> **Information provided**

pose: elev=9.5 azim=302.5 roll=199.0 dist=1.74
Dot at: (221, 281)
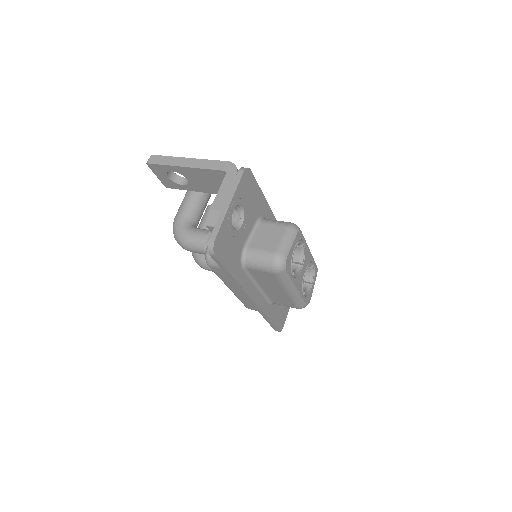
* * *
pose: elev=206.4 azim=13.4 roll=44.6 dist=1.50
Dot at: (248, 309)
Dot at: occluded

> **Instructions to follow**
Copy out the entries word for word, between the line holding "pose: elev=9.5 azim=302.5" and the line holding "Dot at: (221, 281)", inclusive.

> **Result of the exercise**
pose: elev=9.5 azim=302.5 roll=199.0 dist=1.74
Dot at: (221, 281)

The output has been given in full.